Drink producers in Scotland have published a cocktail of results for 2014.
Morrison Bowmore Distillers, which produces single malts including Bowmore, Auchentoshan, Glen Garioch and McClellands, toasted a rise in sales and profits last year thanks to ongoing investment.
The firm, which increased employee headcount by ten to 233 last year, said this year was set to be even better after sales grew 14% to £63.6million while pre-tax profits rose 82% to £15.7million in 2014.
The firm’s owners, Japan’s Suntory, has been completing its integration of Jim Beam, the US spirits group it acquired in a £10billion deal last year. Suntory said it would merge the whisky brands acquired from the Illinois-based company- Teachers, Laphroaig and Ardmore – with its own into a distinct whisky division.
Suntory said the reorganisation had cost it £2.27million. But the new division, which formed on 1 January of this year will be a “key part of the business and its future strategy to grow its spirits and drinks business”, it said in its strategic report to the accounts.
Meanwhile Drambuie, the liqueur brand acquired by William Grant and Sons last year, published accounts for the six months to the end of the 2014 which revealed it was lossmaking after the deal.
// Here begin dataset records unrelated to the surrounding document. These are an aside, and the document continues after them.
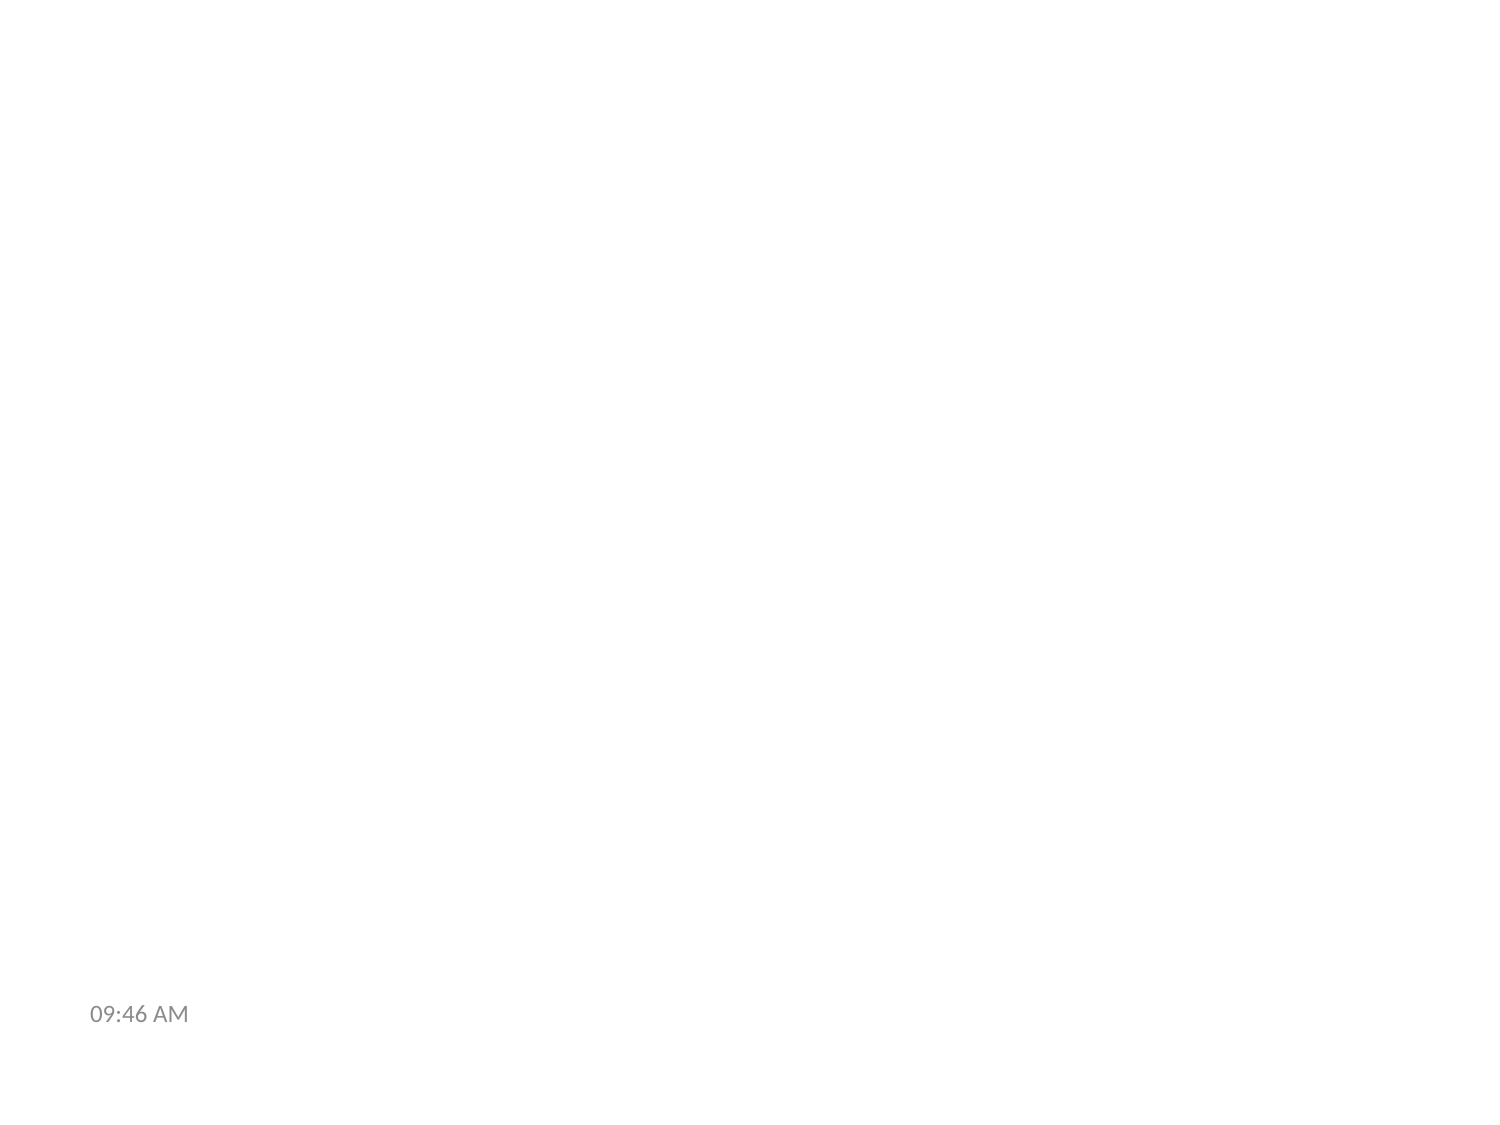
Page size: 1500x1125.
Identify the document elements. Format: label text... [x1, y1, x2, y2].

text_box 3:35 PM [75, 982, 425, 1043]
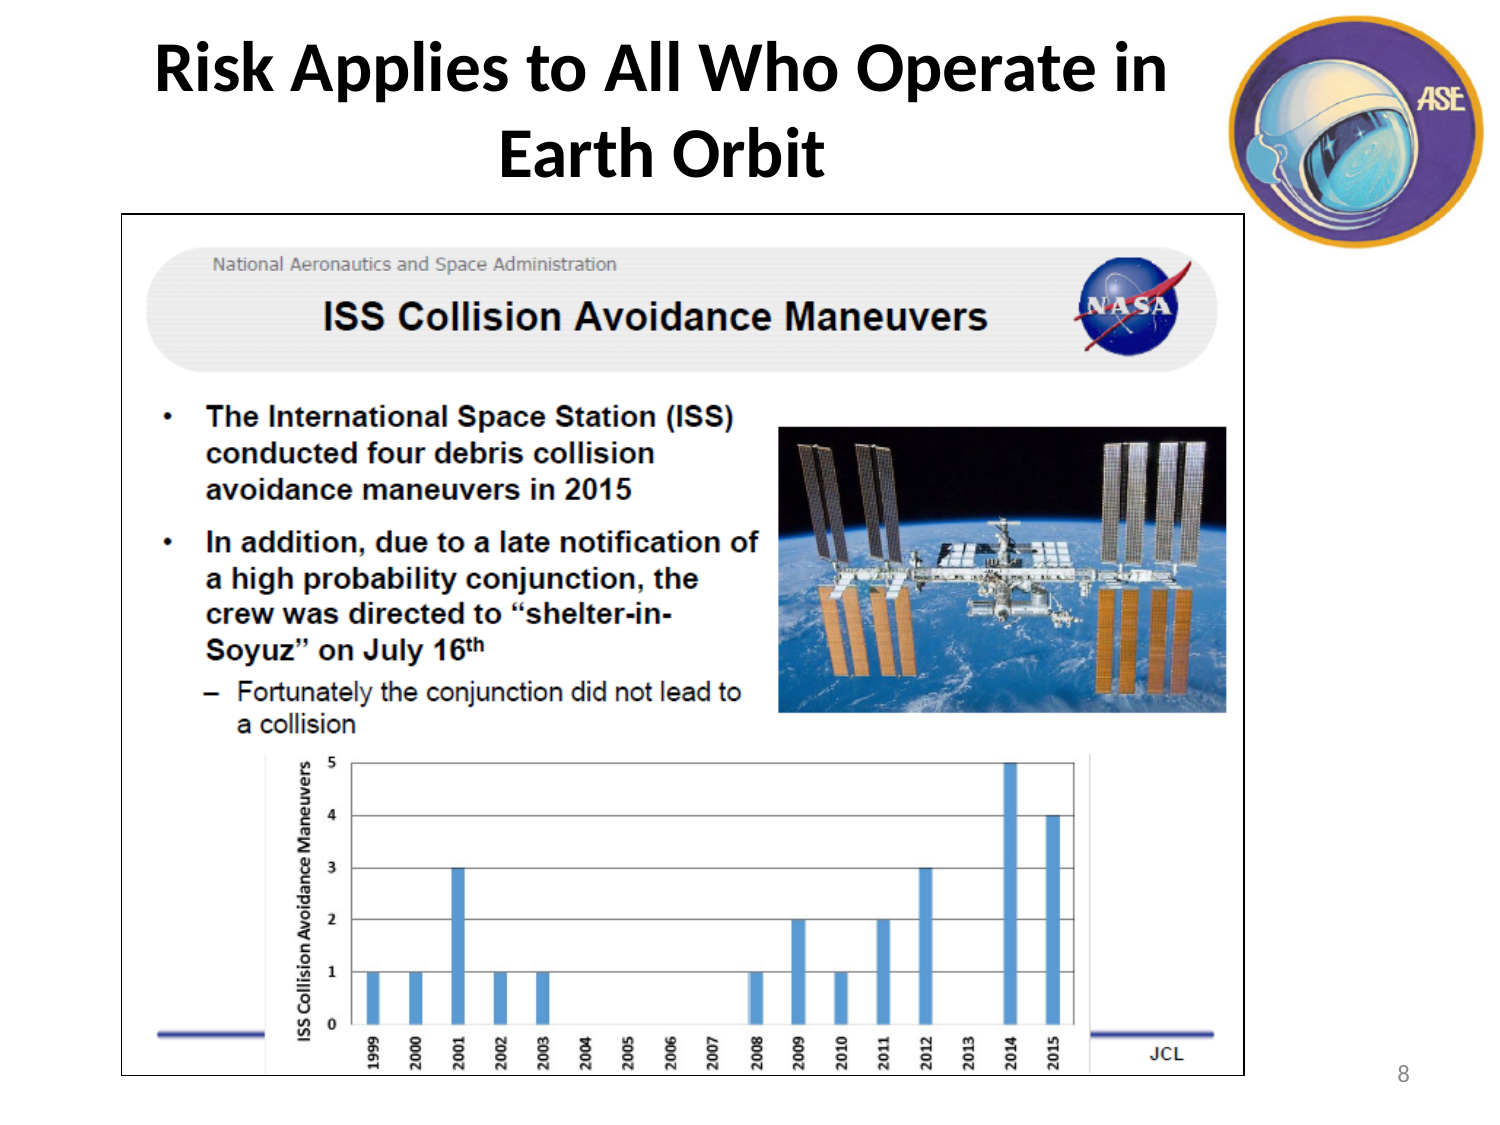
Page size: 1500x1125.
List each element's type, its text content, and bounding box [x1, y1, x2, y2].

picture [121, 214, 1244, 1076]
picture [1224, 12, 1488, 250]
slide_number 8 [1074, 1042, 1425, 1103]
title Risk Applies to All Who Operate in Earth Orbit [62, 12, 1263, 200]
The firm said it had eked a £52,000 operating profit in the half year, but pre-tax profits fell £884,000 into the red. This compared to a full year profit in the year to 30 June 2014 of £1.89million. Exceptionals associated with the deal included severance payments of £1.1million and £101,000 to terminate a distribution deal.
Boutique Perthshire distillery Tullibardine saw its sales fall 9.8% to £16million but pre-tax profits rose strongly – 34% to £2.39million in 2014. The firm, owned by French family-owned company Picard Vins & Spiritueux, said its directors were “very pleased with the results for the year and consider the company’s financial position to be satisfactory”.
In its statement to the accounts it added that its “workforce continues to impress”.
“The company’s long term strategy is dependent on continuing staff development and the directors wish to ensure that opportunities for training should be maximised for the benefit of the individual staff members as well as for the company as a whole.”
It said the distillery at Blackford operated close to capacity in 2014 and would do so again this year. In June the firm launched the first release of its “Custodian Club” for whisky connoisseurs and collectors, a 60-year-old whisky bottled from the oldest cask in the distillery.
Sales of a softer drink produced in Scotland broke through the £100million mark last year for the first time in history.
Highland Spring mineral water, produced on the Blackford Estate in Perthshire, also made pre-tax profits of £1.67million in 2014, down from £2.17million the prior year.
The company is owned by Emirati billionaire, Mahdi Mohammed Al Tajir.